SUPPLIED DATA »
* * * * * * *
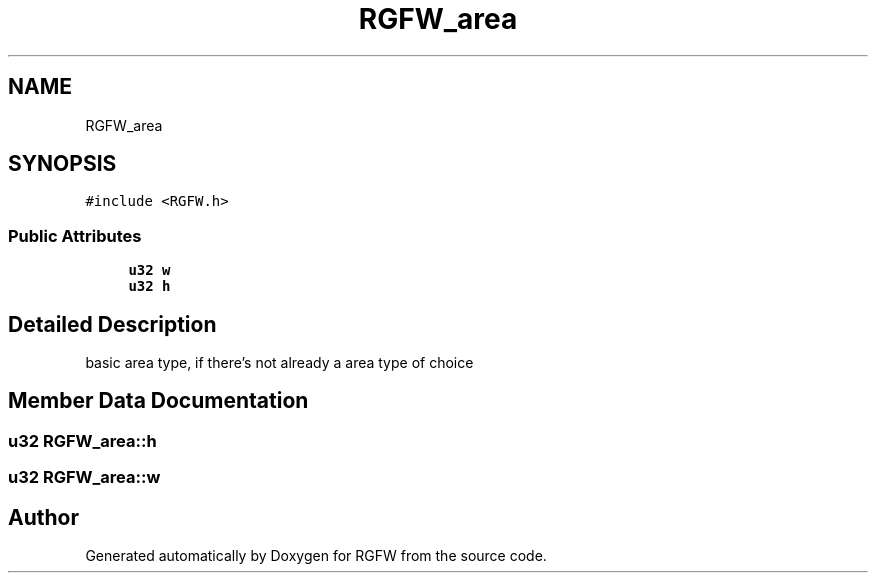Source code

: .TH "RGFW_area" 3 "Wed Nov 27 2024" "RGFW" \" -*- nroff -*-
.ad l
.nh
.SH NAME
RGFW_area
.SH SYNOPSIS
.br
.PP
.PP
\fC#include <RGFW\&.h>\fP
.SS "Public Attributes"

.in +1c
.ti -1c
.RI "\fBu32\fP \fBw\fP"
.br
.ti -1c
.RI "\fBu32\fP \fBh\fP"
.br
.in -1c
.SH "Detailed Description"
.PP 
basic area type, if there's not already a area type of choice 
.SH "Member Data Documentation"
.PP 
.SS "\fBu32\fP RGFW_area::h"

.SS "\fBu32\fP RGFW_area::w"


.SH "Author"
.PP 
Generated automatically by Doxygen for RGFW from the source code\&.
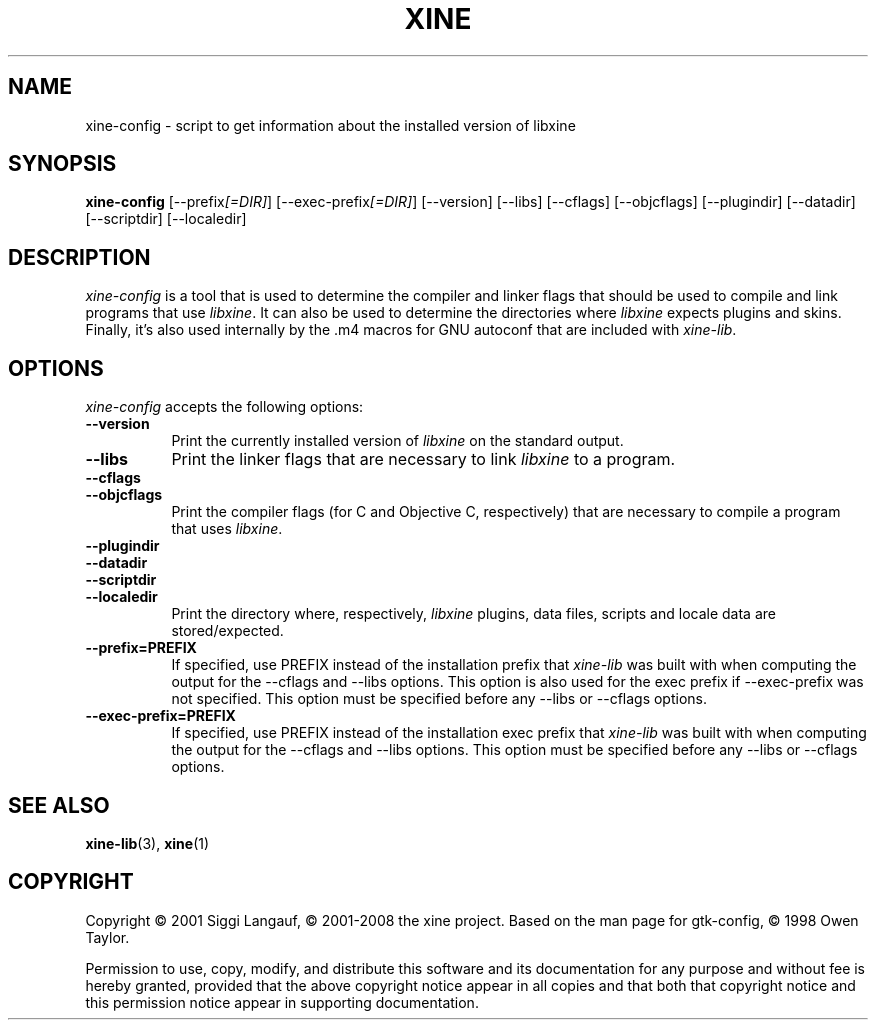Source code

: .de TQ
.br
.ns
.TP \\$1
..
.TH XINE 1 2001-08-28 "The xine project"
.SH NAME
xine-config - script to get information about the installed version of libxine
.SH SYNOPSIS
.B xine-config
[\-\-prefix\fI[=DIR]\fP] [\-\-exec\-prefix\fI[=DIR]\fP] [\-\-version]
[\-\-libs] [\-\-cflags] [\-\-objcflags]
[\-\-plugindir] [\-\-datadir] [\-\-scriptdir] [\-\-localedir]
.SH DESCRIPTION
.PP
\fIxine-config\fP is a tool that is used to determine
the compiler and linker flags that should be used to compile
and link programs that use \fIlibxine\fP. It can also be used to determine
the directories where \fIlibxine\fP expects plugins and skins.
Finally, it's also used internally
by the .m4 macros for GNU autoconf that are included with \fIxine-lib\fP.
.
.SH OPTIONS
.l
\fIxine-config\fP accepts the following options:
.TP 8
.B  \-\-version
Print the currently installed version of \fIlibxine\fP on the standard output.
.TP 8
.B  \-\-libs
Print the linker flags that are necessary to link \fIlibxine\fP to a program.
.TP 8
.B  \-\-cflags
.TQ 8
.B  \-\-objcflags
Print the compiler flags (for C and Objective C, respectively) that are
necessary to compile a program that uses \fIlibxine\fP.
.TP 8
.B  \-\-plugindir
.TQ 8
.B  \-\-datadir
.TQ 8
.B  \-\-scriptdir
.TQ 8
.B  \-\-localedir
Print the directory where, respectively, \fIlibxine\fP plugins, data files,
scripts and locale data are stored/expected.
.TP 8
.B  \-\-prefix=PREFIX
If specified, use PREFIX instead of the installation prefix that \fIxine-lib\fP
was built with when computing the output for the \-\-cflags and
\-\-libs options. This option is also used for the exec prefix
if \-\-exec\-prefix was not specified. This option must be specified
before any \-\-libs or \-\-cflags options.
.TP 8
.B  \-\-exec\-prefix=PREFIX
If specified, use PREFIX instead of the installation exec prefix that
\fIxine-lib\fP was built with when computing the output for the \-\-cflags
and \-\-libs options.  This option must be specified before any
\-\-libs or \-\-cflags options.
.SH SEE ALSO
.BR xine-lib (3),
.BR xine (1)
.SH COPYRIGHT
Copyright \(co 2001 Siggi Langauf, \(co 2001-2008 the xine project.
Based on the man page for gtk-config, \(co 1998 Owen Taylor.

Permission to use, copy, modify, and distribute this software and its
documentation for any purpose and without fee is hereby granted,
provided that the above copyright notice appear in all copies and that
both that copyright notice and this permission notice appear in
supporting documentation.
* * * * * * *
ASSIGNMENT » Transcribe the complete set of entries verbatim. No pictures belong in the copy.

WRITTEN REPLY »
Source code

: .TH "RGFW_area" 3 "Wed Nov 27 2024" "RGFW" \" -*- nroff -*-
.ad l
.nh
.SH NAME
RGFW_area
.SH SYNOPSIS
.br
.PP
.PP
\fC#include <RGFW\&.h>\fP
.SS "Public Attributes"

.in +1c
.ti -1c
.RI "\fBu32\fP \fBw\fP"
.br
.ti -1c
.RI "\fBu32\fP \fBh\fP"
.br
.in -1c
.SH "Detailed Description"
.PP 
basic area type, if there's not already a area type of choice 
.SH "Member Data Documentation"
.PP 
.SS "\fBu32\fP RGFW_area::h"

.SS "\fBu32\fP RGFW_area::w"


.SH "Author"
.PP 
Generated automatically by Doxygen for RGFW from the source code\&.
Source code

: .de TQ
.br
.ns
.TP \\$1
..
.TH XINE 1 2001-08-28 "The xine project"
.SH NAME
xine-config - script to get information about the installed version of libxine
.SH SYNOPSIS
.B xine-config
[\-\-prefix\fI[=DIR]\fP] [\-\-exec\-prefix\fI[=DIR]\fP] [\-\-version]
[\-\-libs] [\-\-cflags] [\-\-objcflags]
[\-\-plugindir] [\-\-datadir] [\-\-scriptdir] [\-\-localedir]
.SH DESCRIPTION
.PP
\fIxine-config\fP is a tool that is used to determine
the compiler and linker flags that should be used to compile
and link programs that use \fIlibxine\fP. It can also be used to determine
the directories where \fIlibxine\fP expects plugins and skins.
Finally, it's also used internally
by the .m4 macros for GNU autoconf that are included with \fIxine-lib\fP.
.
.SH OPTIONS
.l
\fIxine-config\fP accepts the following options:
.TP 8
.B  \-\-version
Print the currently installed version of \fIlibxine\fP on the standard output.
.TP 8
.B  \-\-libs
Print the linker flags that are necessary to link \fIlibxine\fP to a program.
.TP 8
.B  \-\-cflags
.TQ 8
.B  \-\-objcflags
Print the compiler flags (for C and Objective C, respectively) that are
necessary to compile a program that uses \fIlibxine\fP.
.TP 8
.B  \-\-plugindir
.TQ 8
.B  \-\-datadir
.TQ 8
.B  \-\-scriptdir
.TQ 8
.B  \-\-localedir
Print the directory where, respectively, \fIlibxine\fP plugins, data files,
scripts and locale data are stored/expected.
.TP 8
.B  \-\-prefix=PREFIX
If specified, use PREFIX instead of the installation prefix that \fIxine-lib\fP
was built with when computing the output for the \-\-cflags and
\-\-libs options. This option is also used for the exec prefix
if \-\-exec\-prefix was not specified. This option must be specified
before any \-\-libs or \-\-cflags options.
.TP 8
.B  \-\-exec\-prefix=PREFIX
If specified, use PREFIX instead of the installation exec prefix that
\fIxine-lib\fP was built with when computing the output for the \-\-cflags
and \-\-libs options.  This option must be specified before any
\-\-libs or \-\-cflags options.
.SH SEE ALSO
.BR xine-lib (3),
.BR xine (1)
.SH COPYRIGHT
Copyright \(co 2001 Siggi Langauf, \(co 2001-2008 the xine project.
Based on the man page for gtk-config, \(co 1998 Owen Taylor.

Permission to use, copy, modify, and distribute this software and its
documentation for any purpose and without fee is hereby granted,
provided that the above copyright notice appear in all copies and that
both that copyright notice and this permission notice appear in
supporting documentation.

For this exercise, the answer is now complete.